»»
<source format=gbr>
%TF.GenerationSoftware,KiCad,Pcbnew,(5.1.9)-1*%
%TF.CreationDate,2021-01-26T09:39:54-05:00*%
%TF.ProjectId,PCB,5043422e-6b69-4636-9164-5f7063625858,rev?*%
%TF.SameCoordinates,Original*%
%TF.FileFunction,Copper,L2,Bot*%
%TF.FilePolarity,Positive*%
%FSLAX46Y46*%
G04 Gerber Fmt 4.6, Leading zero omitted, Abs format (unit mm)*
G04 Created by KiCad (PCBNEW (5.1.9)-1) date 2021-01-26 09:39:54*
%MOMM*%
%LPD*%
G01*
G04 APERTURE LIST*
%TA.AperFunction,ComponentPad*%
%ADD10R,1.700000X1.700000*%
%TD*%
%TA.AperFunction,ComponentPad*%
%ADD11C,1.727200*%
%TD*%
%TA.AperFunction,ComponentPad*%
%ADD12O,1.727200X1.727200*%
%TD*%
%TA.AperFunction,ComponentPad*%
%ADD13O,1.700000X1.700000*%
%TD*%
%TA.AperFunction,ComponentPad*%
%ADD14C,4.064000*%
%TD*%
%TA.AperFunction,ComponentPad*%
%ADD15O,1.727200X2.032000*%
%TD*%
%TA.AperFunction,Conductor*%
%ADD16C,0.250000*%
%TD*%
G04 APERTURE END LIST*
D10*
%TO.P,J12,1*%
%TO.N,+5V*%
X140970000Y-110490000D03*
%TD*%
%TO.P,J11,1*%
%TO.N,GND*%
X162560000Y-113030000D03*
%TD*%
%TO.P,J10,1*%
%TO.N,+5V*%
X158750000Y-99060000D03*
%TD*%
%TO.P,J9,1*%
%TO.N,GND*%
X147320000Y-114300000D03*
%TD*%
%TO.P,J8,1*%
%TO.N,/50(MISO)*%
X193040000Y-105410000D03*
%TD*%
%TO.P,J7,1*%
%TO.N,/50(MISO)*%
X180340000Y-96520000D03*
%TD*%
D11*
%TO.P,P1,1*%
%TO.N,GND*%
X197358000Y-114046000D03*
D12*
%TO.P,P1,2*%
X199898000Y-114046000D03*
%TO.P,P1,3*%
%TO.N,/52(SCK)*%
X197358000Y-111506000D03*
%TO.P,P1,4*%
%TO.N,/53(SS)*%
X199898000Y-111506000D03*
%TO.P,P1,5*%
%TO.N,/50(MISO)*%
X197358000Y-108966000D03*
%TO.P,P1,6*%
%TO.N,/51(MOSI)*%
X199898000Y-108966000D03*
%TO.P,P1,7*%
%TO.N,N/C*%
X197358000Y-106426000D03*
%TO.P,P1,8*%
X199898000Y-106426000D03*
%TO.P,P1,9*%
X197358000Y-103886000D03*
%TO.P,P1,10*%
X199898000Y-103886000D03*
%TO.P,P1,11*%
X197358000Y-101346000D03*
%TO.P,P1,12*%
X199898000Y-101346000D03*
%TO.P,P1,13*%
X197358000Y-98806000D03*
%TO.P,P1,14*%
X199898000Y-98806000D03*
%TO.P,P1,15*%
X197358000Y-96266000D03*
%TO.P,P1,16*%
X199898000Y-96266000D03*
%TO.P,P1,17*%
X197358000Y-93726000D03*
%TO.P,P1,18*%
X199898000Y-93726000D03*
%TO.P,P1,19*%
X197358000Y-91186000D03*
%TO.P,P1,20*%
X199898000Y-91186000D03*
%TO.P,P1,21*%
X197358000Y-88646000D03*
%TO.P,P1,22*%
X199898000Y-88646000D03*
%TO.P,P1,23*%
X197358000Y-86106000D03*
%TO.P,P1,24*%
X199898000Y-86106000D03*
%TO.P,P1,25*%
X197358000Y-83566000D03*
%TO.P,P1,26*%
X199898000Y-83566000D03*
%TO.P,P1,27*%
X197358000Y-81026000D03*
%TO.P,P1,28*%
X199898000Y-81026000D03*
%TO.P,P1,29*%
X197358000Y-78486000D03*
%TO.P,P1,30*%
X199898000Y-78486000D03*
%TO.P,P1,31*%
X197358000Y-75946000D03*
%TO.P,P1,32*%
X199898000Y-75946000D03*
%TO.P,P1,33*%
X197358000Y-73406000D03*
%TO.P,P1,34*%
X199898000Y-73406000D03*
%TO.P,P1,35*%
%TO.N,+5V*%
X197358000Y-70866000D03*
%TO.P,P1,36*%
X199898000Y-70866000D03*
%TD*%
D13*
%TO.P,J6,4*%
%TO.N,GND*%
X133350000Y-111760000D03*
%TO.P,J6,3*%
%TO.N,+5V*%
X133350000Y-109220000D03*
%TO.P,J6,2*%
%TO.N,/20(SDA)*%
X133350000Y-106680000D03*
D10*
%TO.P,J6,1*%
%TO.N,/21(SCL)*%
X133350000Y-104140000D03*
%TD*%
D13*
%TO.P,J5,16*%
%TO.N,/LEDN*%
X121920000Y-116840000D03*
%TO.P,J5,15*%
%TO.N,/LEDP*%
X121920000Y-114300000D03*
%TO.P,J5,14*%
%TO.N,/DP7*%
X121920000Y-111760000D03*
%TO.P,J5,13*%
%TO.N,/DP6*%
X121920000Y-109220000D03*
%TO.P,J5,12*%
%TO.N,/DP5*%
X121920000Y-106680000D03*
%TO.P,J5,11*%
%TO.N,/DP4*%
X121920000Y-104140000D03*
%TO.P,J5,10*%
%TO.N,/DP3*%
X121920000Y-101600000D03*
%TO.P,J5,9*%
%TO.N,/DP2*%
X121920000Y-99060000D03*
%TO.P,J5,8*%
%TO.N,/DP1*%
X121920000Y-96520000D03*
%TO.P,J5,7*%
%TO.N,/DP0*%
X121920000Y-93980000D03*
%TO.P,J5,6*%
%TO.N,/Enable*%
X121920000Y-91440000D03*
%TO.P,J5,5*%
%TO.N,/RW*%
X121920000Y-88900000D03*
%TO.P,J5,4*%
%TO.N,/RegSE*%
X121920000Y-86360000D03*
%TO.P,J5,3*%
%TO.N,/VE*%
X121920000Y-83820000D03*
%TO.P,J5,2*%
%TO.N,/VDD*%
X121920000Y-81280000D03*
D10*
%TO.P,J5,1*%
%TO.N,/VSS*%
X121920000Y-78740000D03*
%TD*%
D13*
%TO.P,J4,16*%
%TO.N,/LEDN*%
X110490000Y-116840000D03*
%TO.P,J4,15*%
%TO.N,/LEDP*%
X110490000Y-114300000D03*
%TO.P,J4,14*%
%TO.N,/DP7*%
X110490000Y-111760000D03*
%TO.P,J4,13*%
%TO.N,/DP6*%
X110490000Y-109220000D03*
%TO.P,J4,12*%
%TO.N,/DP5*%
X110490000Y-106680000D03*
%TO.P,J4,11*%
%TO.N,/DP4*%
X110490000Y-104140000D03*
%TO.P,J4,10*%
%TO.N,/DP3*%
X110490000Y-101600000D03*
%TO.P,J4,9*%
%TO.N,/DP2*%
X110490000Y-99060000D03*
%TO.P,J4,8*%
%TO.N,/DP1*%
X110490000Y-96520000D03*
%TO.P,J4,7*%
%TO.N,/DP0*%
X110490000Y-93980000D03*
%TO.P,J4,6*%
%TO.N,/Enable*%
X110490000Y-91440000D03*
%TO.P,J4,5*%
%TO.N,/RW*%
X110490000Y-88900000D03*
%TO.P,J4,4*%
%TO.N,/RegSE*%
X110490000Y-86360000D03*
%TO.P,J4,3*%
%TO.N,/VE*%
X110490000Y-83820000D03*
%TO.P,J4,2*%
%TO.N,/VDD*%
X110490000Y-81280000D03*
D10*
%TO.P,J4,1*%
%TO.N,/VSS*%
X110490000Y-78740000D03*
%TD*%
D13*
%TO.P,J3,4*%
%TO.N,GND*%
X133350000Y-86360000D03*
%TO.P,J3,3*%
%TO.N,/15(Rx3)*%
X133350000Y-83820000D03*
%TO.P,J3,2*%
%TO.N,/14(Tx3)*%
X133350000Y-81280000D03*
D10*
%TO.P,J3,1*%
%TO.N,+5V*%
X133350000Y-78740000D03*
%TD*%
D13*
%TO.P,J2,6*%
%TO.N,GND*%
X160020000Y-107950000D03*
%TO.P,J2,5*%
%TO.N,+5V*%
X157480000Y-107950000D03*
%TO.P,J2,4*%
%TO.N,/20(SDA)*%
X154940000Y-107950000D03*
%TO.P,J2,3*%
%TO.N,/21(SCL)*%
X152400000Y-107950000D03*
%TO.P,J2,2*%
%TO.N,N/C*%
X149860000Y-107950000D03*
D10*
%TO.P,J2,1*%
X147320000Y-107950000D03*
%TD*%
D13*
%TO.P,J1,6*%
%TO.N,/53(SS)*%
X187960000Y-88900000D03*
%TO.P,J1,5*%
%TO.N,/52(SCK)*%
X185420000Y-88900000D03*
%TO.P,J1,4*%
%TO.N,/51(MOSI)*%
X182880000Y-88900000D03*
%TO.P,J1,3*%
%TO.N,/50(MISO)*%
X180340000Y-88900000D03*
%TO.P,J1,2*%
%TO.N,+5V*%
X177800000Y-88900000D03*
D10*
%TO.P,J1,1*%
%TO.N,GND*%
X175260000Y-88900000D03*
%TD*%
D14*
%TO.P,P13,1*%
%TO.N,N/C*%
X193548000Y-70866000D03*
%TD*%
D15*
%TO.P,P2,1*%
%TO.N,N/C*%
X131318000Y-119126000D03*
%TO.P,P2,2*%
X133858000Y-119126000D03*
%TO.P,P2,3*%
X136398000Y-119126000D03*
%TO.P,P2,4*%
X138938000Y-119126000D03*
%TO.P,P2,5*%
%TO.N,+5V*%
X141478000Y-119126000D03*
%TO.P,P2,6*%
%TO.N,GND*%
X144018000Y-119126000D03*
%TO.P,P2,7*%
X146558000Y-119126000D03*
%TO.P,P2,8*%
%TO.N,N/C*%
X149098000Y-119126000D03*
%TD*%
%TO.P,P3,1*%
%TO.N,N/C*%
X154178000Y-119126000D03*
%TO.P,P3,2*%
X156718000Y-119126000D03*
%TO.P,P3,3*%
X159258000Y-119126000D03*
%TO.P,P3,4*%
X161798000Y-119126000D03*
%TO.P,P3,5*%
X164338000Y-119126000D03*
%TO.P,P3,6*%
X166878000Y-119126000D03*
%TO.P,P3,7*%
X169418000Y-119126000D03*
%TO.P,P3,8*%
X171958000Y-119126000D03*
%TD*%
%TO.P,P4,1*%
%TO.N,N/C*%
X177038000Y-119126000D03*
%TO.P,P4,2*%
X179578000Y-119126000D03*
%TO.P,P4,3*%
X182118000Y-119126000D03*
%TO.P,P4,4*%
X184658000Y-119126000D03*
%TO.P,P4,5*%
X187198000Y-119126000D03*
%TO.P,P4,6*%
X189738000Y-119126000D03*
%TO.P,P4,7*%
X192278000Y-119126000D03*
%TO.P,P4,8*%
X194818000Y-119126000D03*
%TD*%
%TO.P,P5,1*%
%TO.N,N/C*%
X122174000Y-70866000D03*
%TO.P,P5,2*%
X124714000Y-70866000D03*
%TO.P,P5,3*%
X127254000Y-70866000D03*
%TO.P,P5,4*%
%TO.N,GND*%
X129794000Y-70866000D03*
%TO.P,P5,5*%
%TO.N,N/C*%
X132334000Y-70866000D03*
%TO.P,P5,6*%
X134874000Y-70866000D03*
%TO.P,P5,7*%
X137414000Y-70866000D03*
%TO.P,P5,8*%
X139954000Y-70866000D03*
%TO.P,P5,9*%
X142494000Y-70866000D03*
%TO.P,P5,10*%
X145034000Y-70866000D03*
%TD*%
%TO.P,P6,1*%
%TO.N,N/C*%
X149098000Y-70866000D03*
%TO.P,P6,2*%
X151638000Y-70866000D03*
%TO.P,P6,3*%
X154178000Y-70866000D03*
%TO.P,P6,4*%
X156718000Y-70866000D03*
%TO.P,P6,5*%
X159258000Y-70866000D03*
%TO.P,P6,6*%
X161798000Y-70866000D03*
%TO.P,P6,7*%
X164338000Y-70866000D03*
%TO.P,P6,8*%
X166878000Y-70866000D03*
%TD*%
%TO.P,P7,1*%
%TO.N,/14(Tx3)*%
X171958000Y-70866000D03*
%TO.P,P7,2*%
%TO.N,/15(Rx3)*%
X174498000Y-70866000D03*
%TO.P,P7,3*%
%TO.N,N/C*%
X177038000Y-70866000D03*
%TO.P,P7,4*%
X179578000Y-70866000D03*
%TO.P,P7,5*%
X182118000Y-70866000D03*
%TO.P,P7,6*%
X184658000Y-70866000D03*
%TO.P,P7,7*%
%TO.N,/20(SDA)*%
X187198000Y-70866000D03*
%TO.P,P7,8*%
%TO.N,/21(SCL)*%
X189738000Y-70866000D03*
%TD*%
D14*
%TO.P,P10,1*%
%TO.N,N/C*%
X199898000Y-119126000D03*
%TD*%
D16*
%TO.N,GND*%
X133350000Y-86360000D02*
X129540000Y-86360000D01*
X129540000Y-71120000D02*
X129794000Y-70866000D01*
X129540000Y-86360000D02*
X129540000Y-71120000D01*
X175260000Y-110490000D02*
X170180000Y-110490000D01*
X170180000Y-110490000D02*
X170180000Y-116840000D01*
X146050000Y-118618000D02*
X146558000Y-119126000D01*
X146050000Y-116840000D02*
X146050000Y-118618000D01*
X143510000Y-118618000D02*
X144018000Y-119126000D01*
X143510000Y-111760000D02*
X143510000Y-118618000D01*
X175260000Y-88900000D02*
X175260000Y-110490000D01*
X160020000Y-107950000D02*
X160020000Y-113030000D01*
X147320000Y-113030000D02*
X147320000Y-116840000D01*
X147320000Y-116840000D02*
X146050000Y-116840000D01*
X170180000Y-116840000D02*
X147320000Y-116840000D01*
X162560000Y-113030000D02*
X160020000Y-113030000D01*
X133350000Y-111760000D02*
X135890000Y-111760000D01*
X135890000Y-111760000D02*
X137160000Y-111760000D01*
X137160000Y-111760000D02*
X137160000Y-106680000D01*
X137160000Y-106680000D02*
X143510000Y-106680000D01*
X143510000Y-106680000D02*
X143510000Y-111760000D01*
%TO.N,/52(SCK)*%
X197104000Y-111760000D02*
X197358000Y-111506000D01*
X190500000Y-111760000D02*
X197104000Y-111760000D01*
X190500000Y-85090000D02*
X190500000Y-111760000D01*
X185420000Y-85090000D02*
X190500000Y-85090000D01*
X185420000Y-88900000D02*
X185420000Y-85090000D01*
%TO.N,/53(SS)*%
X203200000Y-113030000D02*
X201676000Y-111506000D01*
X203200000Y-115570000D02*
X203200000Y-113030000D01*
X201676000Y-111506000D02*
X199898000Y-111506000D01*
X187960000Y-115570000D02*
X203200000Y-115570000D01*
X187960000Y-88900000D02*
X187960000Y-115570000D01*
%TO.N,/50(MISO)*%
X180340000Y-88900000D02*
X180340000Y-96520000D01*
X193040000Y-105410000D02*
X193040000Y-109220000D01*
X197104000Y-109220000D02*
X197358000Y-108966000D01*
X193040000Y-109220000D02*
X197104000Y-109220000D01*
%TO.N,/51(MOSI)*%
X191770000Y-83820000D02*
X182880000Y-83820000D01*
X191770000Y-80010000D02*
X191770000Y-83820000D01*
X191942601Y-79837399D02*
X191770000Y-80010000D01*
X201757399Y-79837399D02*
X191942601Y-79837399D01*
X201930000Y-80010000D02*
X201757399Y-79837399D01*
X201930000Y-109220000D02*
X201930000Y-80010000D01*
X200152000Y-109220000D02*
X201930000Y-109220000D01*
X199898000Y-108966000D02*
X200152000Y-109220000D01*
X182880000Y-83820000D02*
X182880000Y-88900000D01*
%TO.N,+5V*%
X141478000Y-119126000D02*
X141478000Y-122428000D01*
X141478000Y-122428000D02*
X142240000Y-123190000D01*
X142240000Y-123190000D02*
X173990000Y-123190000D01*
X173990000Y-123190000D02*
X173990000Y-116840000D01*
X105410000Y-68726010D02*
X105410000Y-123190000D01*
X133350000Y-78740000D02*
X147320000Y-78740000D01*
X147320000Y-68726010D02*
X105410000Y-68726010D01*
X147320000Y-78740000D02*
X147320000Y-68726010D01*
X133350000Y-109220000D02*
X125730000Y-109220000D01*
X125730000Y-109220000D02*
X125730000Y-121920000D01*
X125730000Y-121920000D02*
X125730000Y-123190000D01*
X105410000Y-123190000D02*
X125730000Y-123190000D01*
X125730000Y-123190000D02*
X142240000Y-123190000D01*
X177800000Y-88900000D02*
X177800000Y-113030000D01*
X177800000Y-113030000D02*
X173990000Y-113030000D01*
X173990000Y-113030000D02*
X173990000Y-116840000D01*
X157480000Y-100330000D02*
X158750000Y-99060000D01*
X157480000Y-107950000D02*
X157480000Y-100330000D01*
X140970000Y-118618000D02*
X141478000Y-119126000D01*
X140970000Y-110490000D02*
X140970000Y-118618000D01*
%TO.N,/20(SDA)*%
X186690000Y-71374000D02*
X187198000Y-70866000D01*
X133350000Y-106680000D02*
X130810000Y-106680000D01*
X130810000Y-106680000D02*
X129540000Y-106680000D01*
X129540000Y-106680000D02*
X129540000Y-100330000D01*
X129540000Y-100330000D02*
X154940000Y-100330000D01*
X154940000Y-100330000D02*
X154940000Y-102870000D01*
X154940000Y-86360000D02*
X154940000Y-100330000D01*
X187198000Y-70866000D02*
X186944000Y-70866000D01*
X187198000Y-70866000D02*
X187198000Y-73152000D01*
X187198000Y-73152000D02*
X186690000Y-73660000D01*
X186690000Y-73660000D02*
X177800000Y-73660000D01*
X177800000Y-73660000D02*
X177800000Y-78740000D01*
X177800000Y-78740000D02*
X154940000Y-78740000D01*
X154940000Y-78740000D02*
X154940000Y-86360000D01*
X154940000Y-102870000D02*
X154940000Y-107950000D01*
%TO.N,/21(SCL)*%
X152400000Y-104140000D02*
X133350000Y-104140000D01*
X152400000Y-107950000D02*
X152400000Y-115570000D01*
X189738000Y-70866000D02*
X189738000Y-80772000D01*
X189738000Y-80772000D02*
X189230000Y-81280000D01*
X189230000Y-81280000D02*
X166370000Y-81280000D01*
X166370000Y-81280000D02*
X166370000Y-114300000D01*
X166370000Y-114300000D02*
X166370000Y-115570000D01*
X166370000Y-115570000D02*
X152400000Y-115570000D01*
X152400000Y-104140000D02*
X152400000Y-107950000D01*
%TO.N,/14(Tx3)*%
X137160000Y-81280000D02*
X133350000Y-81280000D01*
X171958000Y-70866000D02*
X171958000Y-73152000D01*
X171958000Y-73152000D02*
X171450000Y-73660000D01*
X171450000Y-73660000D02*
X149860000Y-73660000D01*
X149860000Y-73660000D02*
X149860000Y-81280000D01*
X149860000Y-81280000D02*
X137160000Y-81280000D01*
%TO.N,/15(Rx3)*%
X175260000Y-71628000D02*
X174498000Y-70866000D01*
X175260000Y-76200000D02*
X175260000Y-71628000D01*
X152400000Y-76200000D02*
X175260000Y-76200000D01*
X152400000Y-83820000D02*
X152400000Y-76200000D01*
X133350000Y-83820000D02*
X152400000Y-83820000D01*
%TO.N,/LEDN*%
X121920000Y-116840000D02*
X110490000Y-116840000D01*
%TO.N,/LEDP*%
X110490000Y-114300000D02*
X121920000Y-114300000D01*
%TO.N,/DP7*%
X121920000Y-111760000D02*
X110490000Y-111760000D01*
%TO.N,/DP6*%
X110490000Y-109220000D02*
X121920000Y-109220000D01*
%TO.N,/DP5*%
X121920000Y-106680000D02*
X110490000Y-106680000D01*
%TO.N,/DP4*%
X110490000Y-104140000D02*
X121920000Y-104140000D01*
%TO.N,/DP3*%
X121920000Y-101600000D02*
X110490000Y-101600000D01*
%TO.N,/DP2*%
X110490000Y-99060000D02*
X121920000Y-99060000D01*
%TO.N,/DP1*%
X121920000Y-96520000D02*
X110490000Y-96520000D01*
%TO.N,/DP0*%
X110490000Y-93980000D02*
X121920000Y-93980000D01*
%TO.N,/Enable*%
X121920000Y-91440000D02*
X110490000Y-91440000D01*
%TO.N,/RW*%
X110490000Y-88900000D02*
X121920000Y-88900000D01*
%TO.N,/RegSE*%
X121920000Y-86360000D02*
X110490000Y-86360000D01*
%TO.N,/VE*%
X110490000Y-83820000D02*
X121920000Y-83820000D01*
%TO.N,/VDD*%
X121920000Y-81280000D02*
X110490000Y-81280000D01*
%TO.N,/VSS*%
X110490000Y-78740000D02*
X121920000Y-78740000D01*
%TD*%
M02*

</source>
««
»»
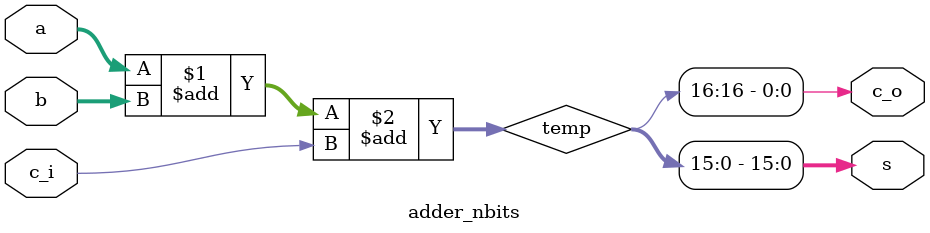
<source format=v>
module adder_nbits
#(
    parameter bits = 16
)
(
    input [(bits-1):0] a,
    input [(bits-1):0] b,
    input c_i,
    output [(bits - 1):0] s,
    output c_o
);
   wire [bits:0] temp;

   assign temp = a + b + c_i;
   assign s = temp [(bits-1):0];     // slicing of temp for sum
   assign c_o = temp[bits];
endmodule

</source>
««
EXERCISE INSTRUCTIONS: Return exactly the lines above from the line that has "X144018000Y-119126000D01*" through the line that has "X135890000Y-111760000D01*", inclusive, and nothing else.

SOLVED EXERCISE:
X144018000Y-119126000D01*
X143510000Y-111760000D02*
X143510000Y-118618000D01*
X175260000Y-88900000D02*
X175260000Y-110490000D01*
X160020000Y-107950000D02*
X160020000Y-113030000D01*
X147320000Y-113030000D02*
X147320000Y-116840000D01*
X147320000Y-116840000D02*
X146050000Y-116840000D01*
X170180000Y-116840000D02*
X147320000Y-116840000D01*
X162560000Y-113030000D02*
X160020000Y-113030000D01*
X133350000Y-111760000D02*
X135890000Y-111760000D01*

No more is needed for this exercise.